Hello all, This is my new Craftsman GT6000. I've got 60 hours on it so far, that's mowing 10 acres every weekend. So far it's held up to my expectations, I have had to change a bushing on the right front wheel. Speaking of the steering, the turn tight technology works well but don't hesitate to change parts on it regularly. As you can see in the pictures I've added a front loader, well I found that on Craig's List for $135, I got it took it home and it didn't fit. I got on the ITurd and did some research, the brackets at sears was 60 for the right and 40 for the left. So.. I made my own brackets.

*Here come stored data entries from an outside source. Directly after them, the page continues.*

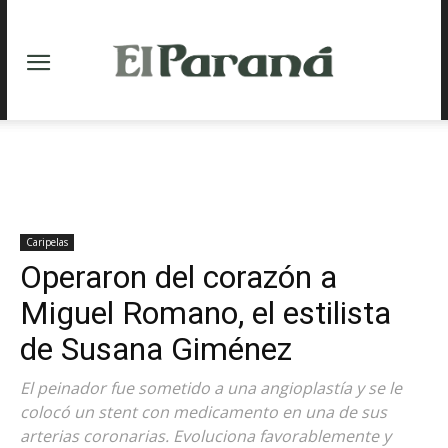
Caripelas
Operaron del corazón a
Miguel Romano, el estilista
de Susana Giménez
El peinador fue sometido a una angioplastía y se le
colocó un stent con medicamento en una de sus
arterias coronarias. Evoluciona favorablemente y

Well as it turns on this bucket works very well I moved about 600lbs of Rock with it for the drive way with ease. I was a little Leary of this tractor before but I believe it will survive if its well taken care of. Thanks


----------



## Argee (Sep 17, 2003)

Nice looking tractor! That's a handy bucket to have....pretty much replaces a wheelbarrow. Nice jobon the brackets!


----------



## wjjones (May 28, 2010)

Welcome to the Forum!..Hootnanny.. Really nice looking tractor. Where did you get that drive pedal at?


----------



## bolillo_loco (Oct 9, 2010)

I rather fancy the _"go pedal"_ myself.

Cheers, welcome to the forum, and thanks for sharing your story and photos,
bolillo


----------



## Hootnanny (Aug 12, 2013)

Thanks everyone, I bought the pedal years ago for my truck and found it recently just thought I'd put it on, as it turns out its way better than the stock one. Thanks again!


----------



## Argee (Sep 17, 2003)

Hey Hootnanny.......Can you show the operational aspects of that dump bucket. How far forward does it turn? How high does it lift? Thanks.


----------



## Chillplow (Sep 7, 2013)

Nice bucket....I have been looking for one at the price range of yours. How high can you lift? 12 inch? Whatever some say about Sears tracs, mine is 23 and still going strong! 

Chillplow


----------



## Hootnanny (Aug 12, 2013)

Hello everyone, responding to your questions I think the bucket lifts to about 4 inches or so, as far as the dump goes I can get it to turn all the way over till it stops and can be used as a blade. I'm thinking about installing an actuator for the lift part. If any of you guys have any ideas about it let me know. Thank guys


----------